* _Data to use_:
%%
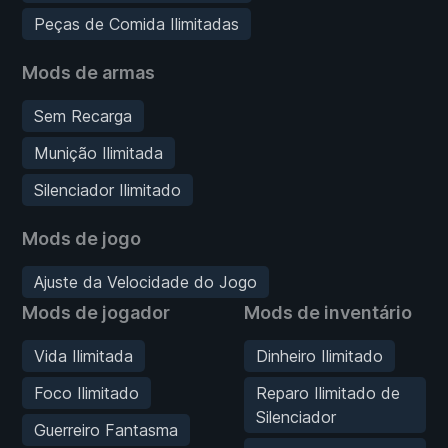
Peças de Comida Ilimitadas
Mods de armas
Sem Recarga
Munição Ilimitada
Silenciador Ilimitado
Mods de jogo
Ajuste da Velocidade do Jogo
Mods de jogador
Mods de inventário
Vida Ilimitada
Dinheiro Ilimitado
Foco Ilimitado
Reparo Ilimitado de
Silenciador
Guerreiro Fantasma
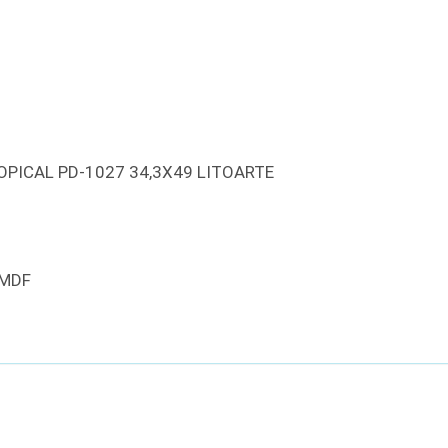
PICAL PD-1027 34,3X49 LITOARTE
 MDF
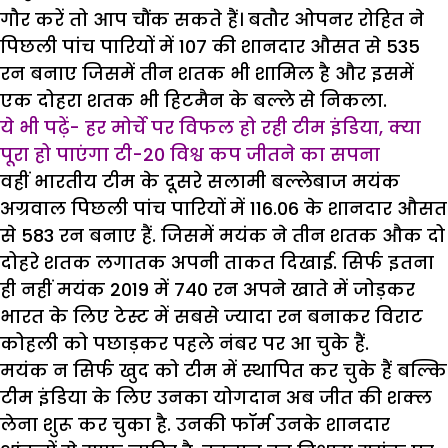
गौर करें तो आप चौंक सकते हैं। बतौर ओपनर रोहित ने
पिछली पांच पारियों में 107 की शानदार औसत से 535
रन बनाए जिसमें तीन शतक भी शामिल है और इसमें
एक दोहरा शतक भी हिटमैन के बल्ले से निकला.
ये भी पढ़ें- हर मोर्चे पर विफल हो रही टीम इंडिया, क्या
पूरा हो पाएंगा टी-20 विश्व कप जीतने का सपना
वहीं भारतीय टीम के दूसरे सलामी बल्लेबाज मयंक
अग्रवाल पिछली पांच पारियों में 116.06 के शानदार औसत
से 583 रन बनाए हैं. जिसमें मयंक ने तीन शतक औक दो
दोहरे शतक लगातक अपनी ताकत दिखाई. सिर्फ इतना
ही नहीं मयंक 2019 में 740 रन अपने खाते में जोड़कर
भारत के लिए टेस्ट में सबसे ज्यादा रन बनाकर विराट
कोहली को पछाड़कर पहले नंबर पर आ चुके हैं.
मयंक न सिर्फ खुद को टीम में स्थापित कर चुके हैं बल्कि
टीम इंडिया के लिए उनका योगदान अब जीत की शक्ल
लेना शुरू कर चुका है. उनकी फॉर्म उनके शानदार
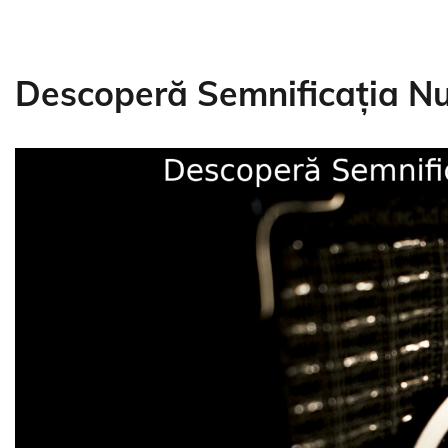
Descoperă Semnificația Nu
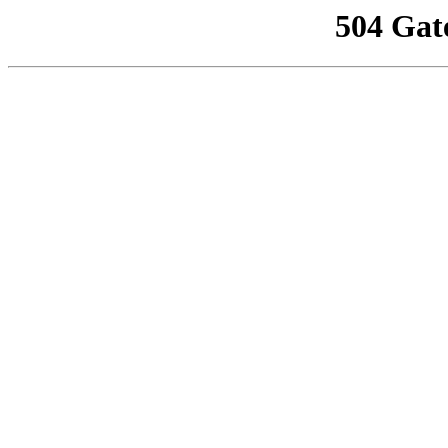
504 Gat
%%
* _What you have to do_: Scan the records for the word "Mods" and copy every line where it is found.

* _Written answer_:
Mods de armas
Mods de jogo
Mods de jogador
Mods de inventário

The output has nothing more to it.